Erklären Sie anhand des Übungstextes, warum es kein positives Signal ist, dass die Unternehmen ihren Lagerbestand reduzieren.

Übungstext -
_ _ _ _ _ _ _

Diese drei Faktoren zusammengenommen waren so negativ wie lange nicht. Nicht einmal rekordhohe Ölpreis vor Beginn der Finanzkrise konnten die Bilanz bei den Nettoexporten dermaßen drücken. Die Nettoexporte sind unter den drei Faktoren der mit Abstand wichtigste (Grafik 2).
Dass der Staat nun weniger ausgibt, hat nicht geholfen. Es hilft auch nicht, dass Unternehmen ihre Lager wieder gefüllt haben und anstatt sie weiter zu füllen, nun den Lagerbestand reduzieren. Der Lagerbestand wird im Normalfall dann reduziert, wenn man sinkende Nachfrage erwartet. Ein positives Signal ist dies also nicht.

_ _ _ _ _ _ _

Bereitgestellte Daten -
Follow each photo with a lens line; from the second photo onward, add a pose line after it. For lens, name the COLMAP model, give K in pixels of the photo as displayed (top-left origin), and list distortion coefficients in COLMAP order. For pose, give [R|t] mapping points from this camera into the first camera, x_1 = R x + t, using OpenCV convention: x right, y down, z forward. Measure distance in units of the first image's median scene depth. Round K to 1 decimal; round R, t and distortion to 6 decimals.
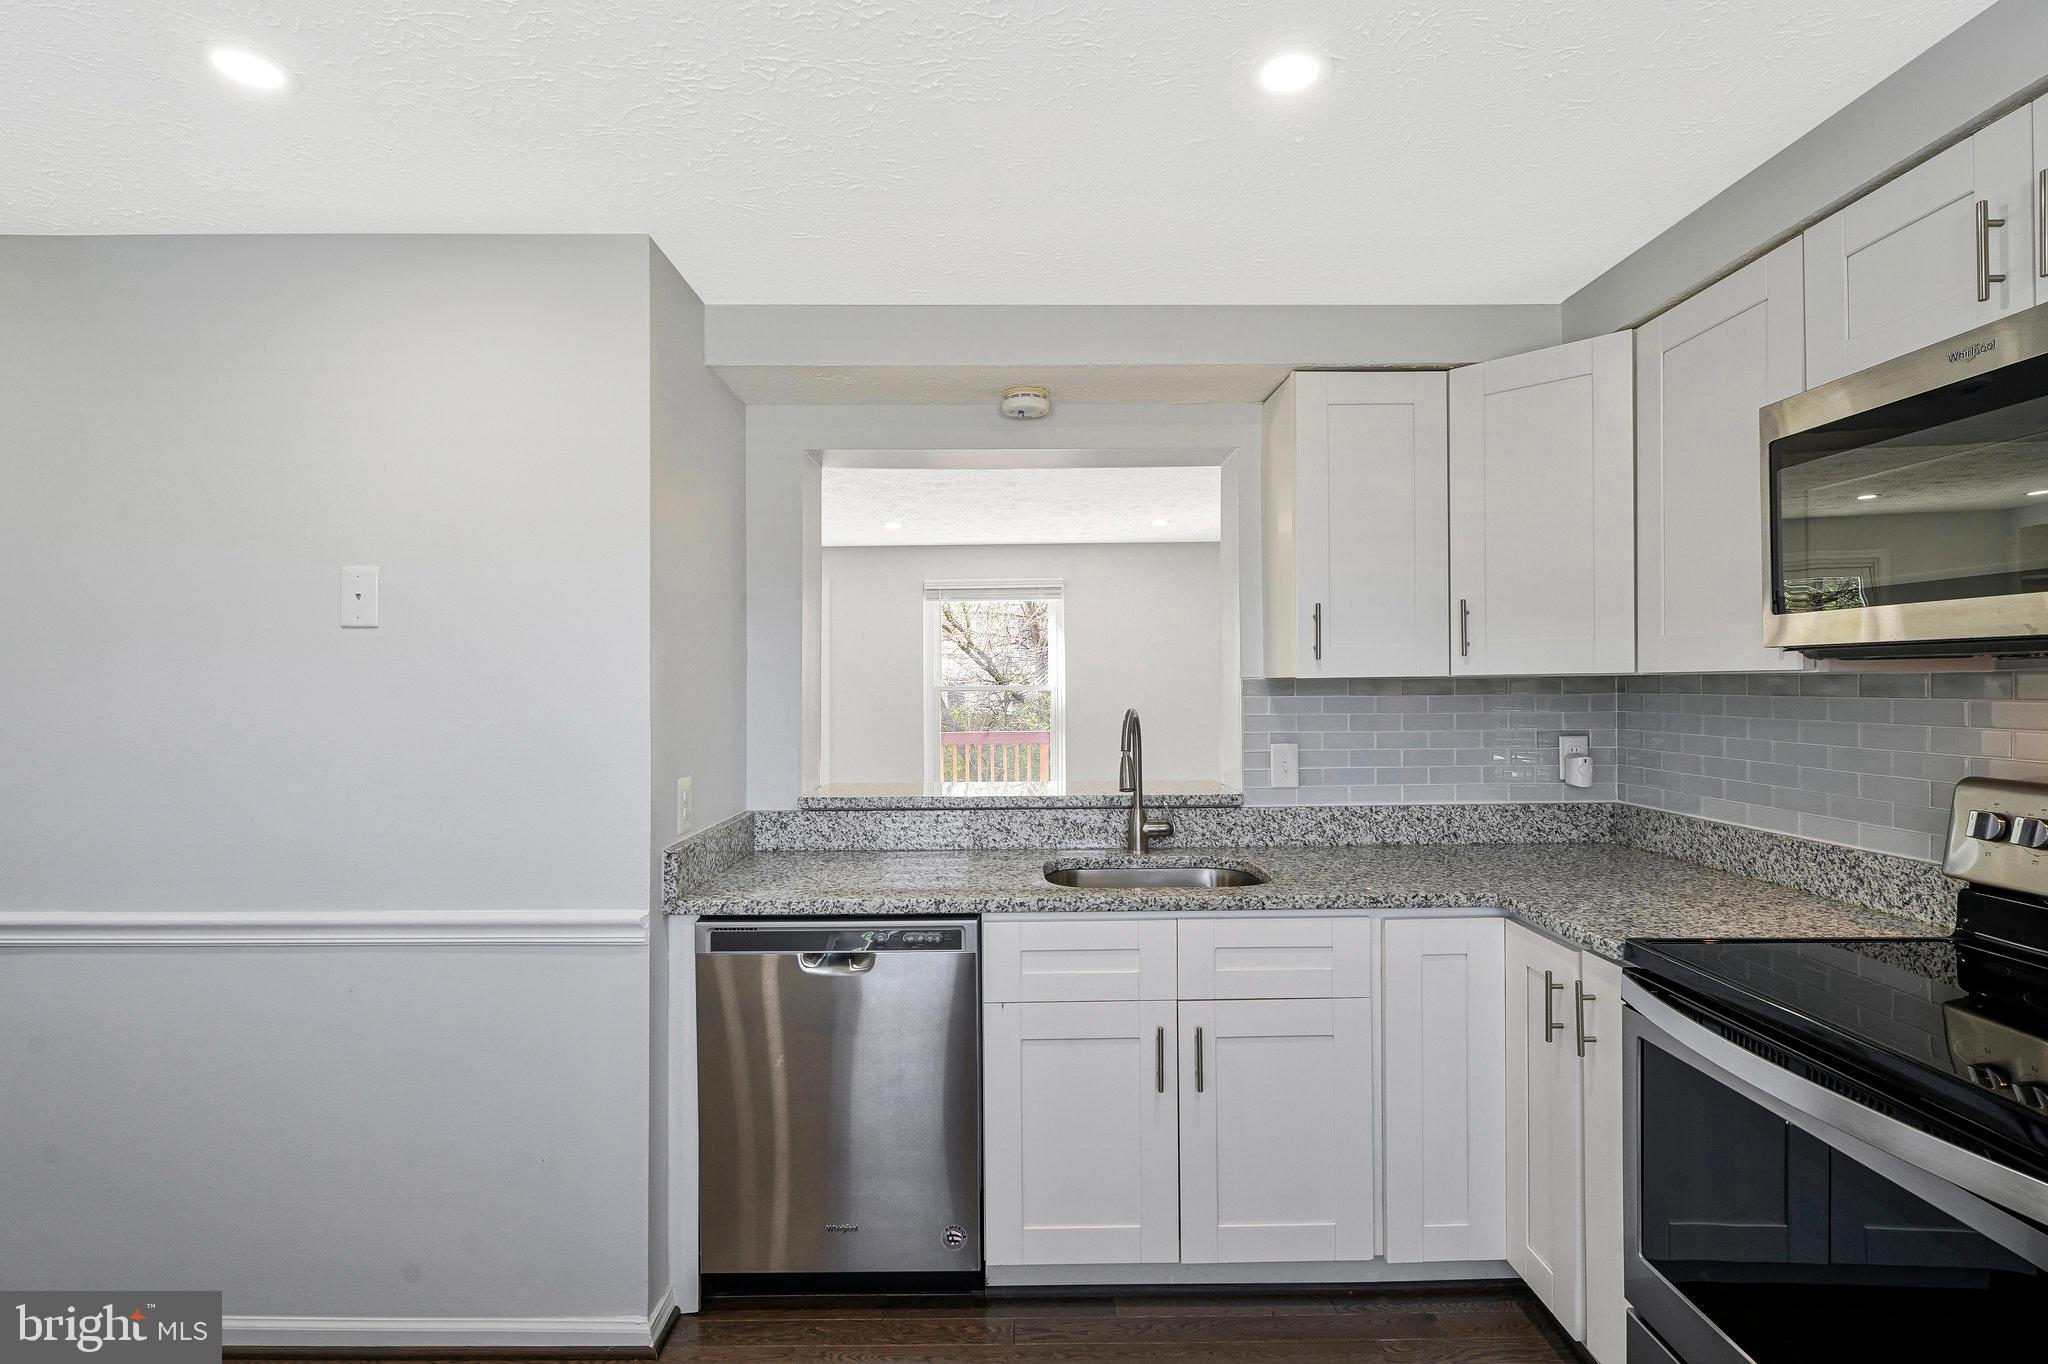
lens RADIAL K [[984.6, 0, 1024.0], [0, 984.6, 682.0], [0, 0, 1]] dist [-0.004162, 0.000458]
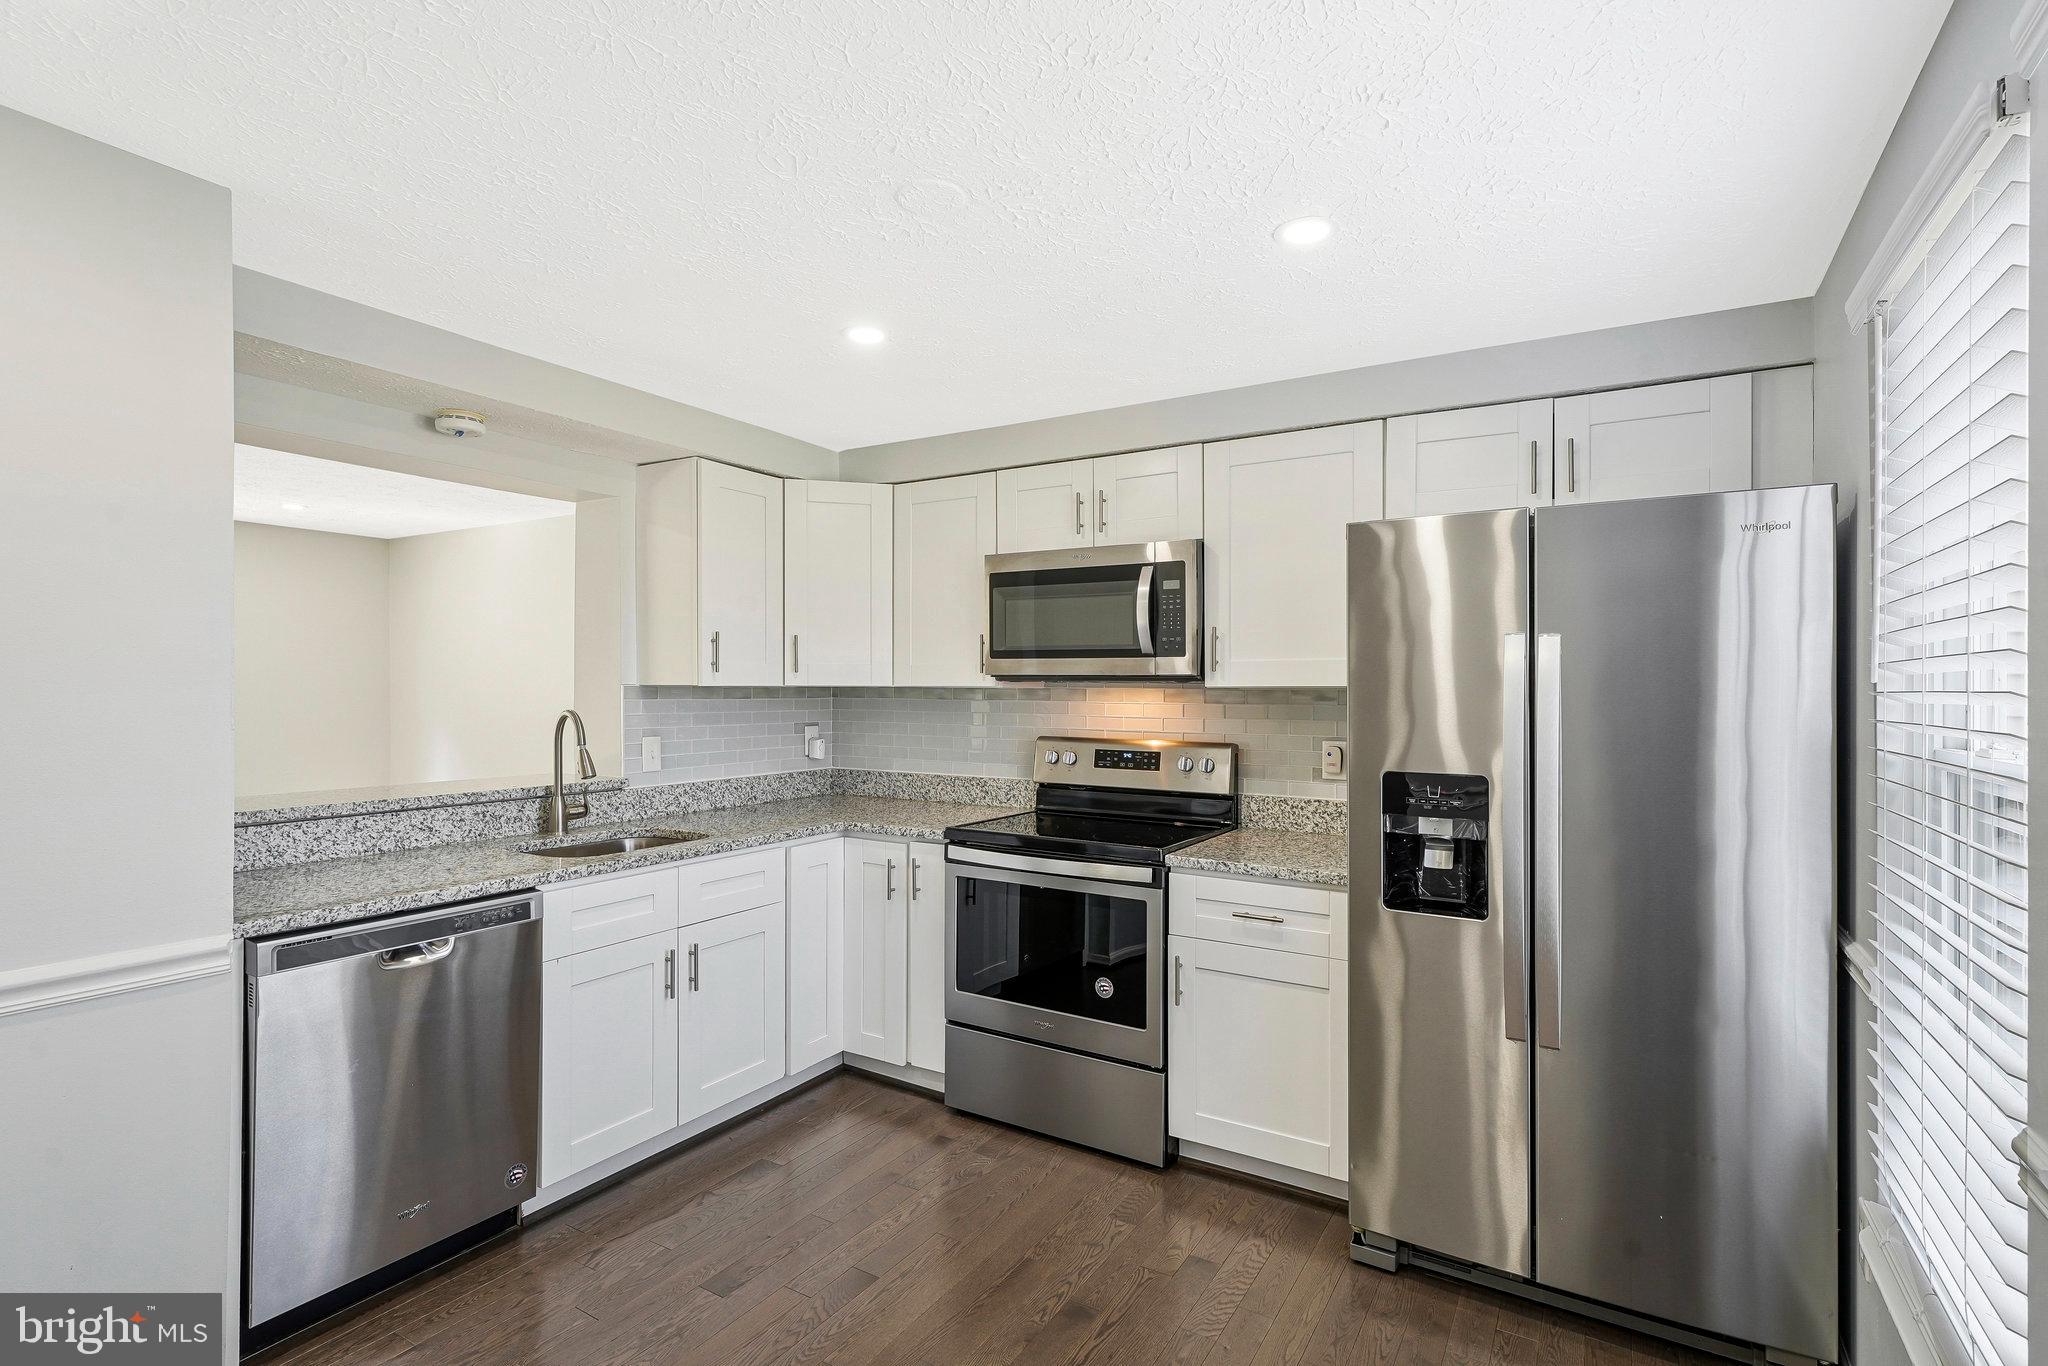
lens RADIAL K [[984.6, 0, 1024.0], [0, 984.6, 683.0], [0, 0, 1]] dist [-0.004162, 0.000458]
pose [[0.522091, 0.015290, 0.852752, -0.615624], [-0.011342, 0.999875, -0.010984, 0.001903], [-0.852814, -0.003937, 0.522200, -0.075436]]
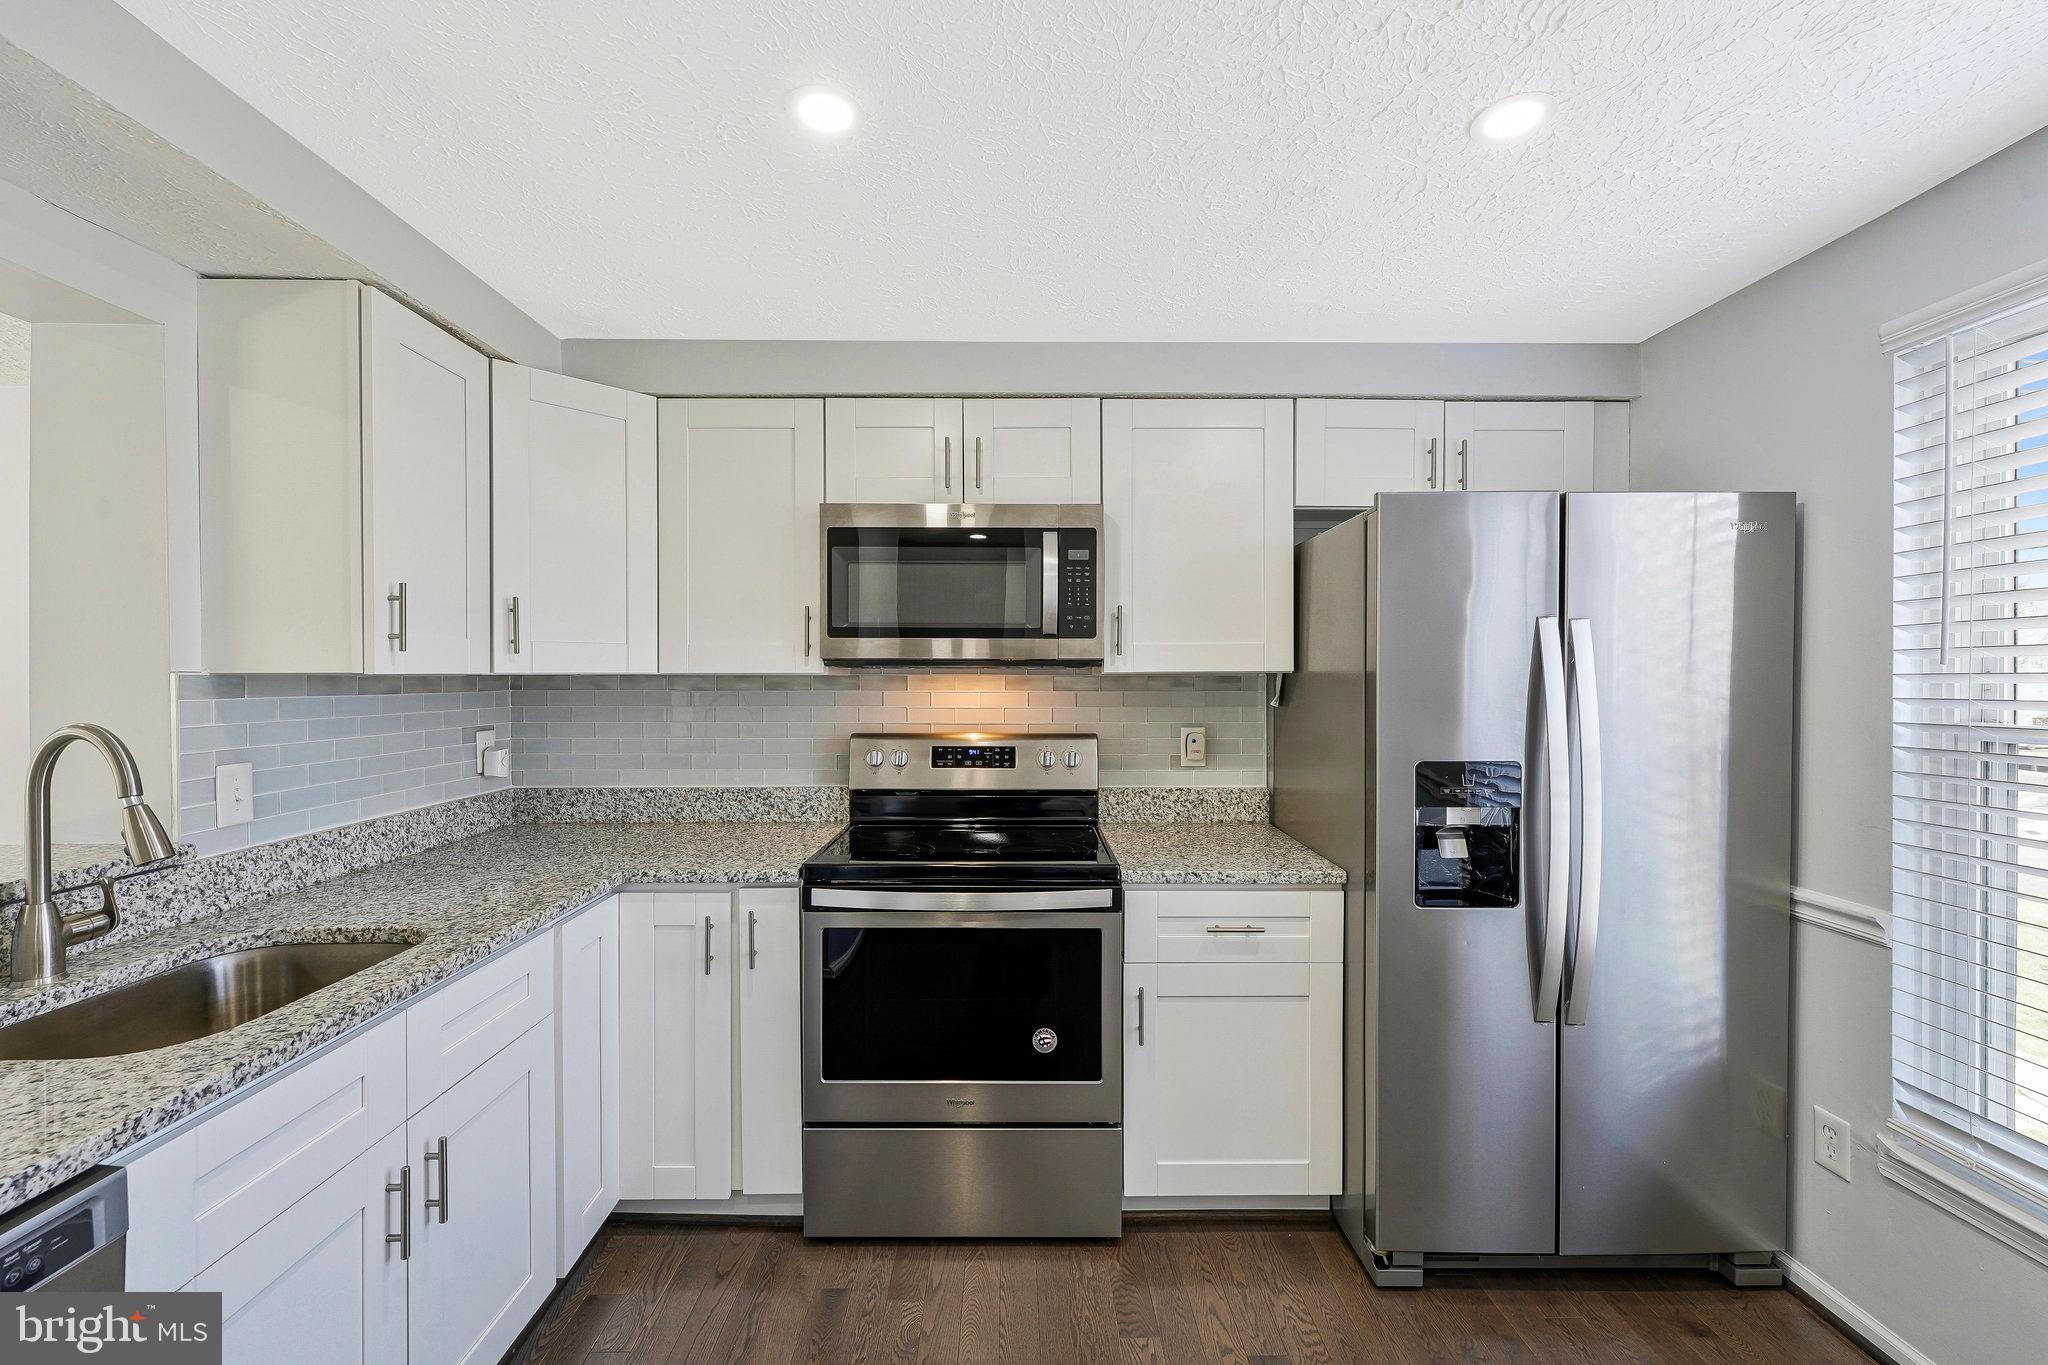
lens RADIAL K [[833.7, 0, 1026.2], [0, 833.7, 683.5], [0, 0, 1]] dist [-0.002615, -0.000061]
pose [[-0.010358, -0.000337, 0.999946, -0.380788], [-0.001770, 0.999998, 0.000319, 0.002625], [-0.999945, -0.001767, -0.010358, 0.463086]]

_ _ _ _ _ _ _

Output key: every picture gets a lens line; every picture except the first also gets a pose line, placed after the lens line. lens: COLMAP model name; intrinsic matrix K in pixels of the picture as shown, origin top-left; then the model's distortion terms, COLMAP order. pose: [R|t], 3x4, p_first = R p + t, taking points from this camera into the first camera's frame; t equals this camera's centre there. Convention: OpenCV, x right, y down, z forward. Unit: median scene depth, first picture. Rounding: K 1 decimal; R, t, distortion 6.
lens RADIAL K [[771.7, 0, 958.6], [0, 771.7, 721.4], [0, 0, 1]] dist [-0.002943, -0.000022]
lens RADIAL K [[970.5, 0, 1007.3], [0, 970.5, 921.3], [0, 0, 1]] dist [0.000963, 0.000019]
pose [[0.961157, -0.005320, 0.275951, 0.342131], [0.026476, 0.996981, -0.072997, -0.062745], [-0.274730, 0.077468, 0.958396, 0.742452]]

_ _ _ _ _ _ _

Ausgabe unten -
Laut Text wird der Lagerbestand im Normalfall dann reduziert, wenn man eine sinkende Nachfrage erwartet. Dass die Unternehmen ihre Lager nicht weiter füllen, sondern abbauen, deutet also auf erwartete schwächere Nachfrage hin.